Zimbabwe’s government has said it will fire up to 25,000 civil servants in an attempt to rein in government spending, while those keeping their jobs won’t receive end of year bonuses for the next two years.

Check also: Zimbabweans show support for Robert Mugabe in ‘Million-Man March’

Patrick Chinamasa, the finance minister, said on Friday that the government was struggling to pay civil servants, with their salaries reportedly eating up 96.8 percent of the annual budget.

Zimbabwe is still struggling!

“The economy is facing strong headwinds, with major challenges being experienced than what the 2016 national budget anticipated,” Chinamasa was quoted by the AFP news agency as saying.

He said the government also ran up a $623m budget deficit in the first six months of 2016 and warned it could widen to $1bn by the end of the year.

“The outlook points to a situation where projected revenues fall short of meeting employment costs, leaving no room for expenditure on operations and maintenance as well as capital projects.”

“The last time the Finance Minister tried to impose such drastic measures, President Robert Mugabe came out to reassure Zimbabweans that no one would be fired and that the money would come from somewhere,” Al Jazeera’s Haru Mutasa, reporting from the capital Harare, said.

“But economists are saying Mugabe is serious under pressure to fix the ailing economy.” Anger over high unemployment and cash shortages has led to violent protests in the past month.

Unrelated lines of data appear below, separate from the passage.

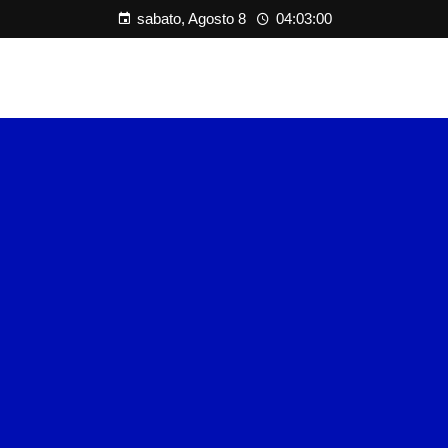
sabato, Agosto 8
04:03:01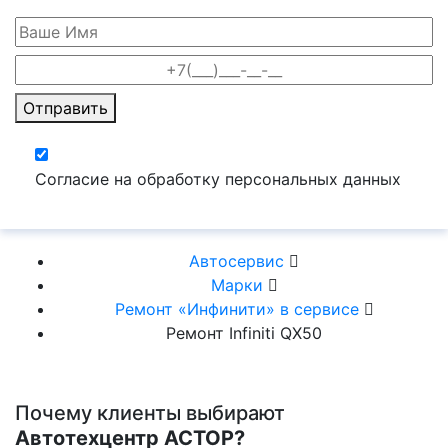
Отправить
Согласие на обработку персональных данных
Автосервис
Марки
Ремонт «Инфинити» в сервисе
Ремонт Infiniti QX50
Почему клиенты выбирают
Автотехцентр АСТОР?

Despite Mugabe’s record of deploying the security forces to crush public dissent, a one-day strike in July, called by trade unions and Christian pastor Evan Mawarire, shut down offices, schools and some government departments.

Mugabe has repeatedly vowed to fight back, with threats of cracking down on protest leaders.

Police last week banned protests in the capital for two weeks as a coalition of opposition parties planned street marches to press for reforms ahead of the next general election in 2018.

Mugabe, 92, has held power since the country’s independence from Britain in 1980. He is increasingly under pressure from opponents, as well as his war veterans allies, who last month called him as a dictator and called on him to step down.